Adoption files to be reviewed: A story of collusion and trafficking
One of the reasons we cannot escape our past is that we do not always recognise it as it was.
We often use denial as a refuge from discomfiting truths. Another is that our culture, our civil and religious bureaucracies, and, all too often, our politicians, in a position to counter comforting myth with colder fact, shy away from unearthing the rawest stories, especially those involving vulnerable children.
In the context of yesterday’s welcome announcement from Children’s Minister Katherine Zappone that files on illegal adoption registrations from St Patrick’s Guild would be reviewed, the adjective “vulnerable” means children born outside of marriage or in poverty whose mothers were neither in a position to or given an opportunity to keep them.
If this was a typically Irish situation, so too was the contemporary stonewalling of the Department of Children and Youth Affairs, which, until Ms Zappone decided otherwise, acted as judge and jury in this case.
The department has for years stymied efforts by Irish Examiner reporter Conall Ó Fátharta to get to the heart of this awful story.
Yesterday’s announcement vindicates that persistence but it leaves questions that, in a worthwhile democracy, must be answered: What secrets was the department trying to conceal and who might it have being trying to protect?
Any temptation not to press the issue cannot stand as the hundreds of illegally registered adoptions — that figure may just be the tip of the iceberg — would, in today’s vernacular, be described as people trafficking.
That religious institutions and the State colluded in this makes it all the more shocking.

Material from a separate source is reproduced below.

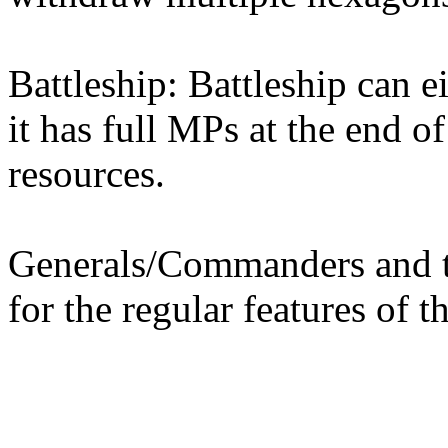
Battleship: Battleship can e
it has full MPs at the end of
resources.
Generals/Commanders and th
for the regular features of th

That financial transactions may have been involved adds another layer of sleaze to an already grubby story.
Those concerns look at the story from just one perspective. Another is that parents who raised children from adoption agencies but did not tell their children that they were not their natural parents now find themselves on the horns of a particularly sharp dilemma.
This is a poor reward for people, the great majority of whom had nothing but the highest and most generous intentions.
It is yet another indication of how tightly the code of omerta grips official Ireland that despite all of this information being known, an investigation was not opened before yesterday.
One of Ms Zappone’s predecessors, Frances Fitzgerald, told the Dáil she “had no plans to initiate an audit of all [adoption] files”.
Justice Minster Charlie Flanagan has twice insisted that all adoptions since 1952 were carried out legally, though there has never been an investigation to establish the veracity or otherwise of that claim.
In some ways, the details are, at this stage, almost irrelevant. That is not to minimise the trauma imposed on mothers and children taken for adoption or, potentially, adoptive parents, but that it took a relative outsider — Ms Zappone — to do what should have been done years ago adds another damning subplot to this tragic story.
Last Friday was a watershed moment for Catholicism. How long will it be before the mandarins who instinctively pull the curtains across so many scandals like this have theirs?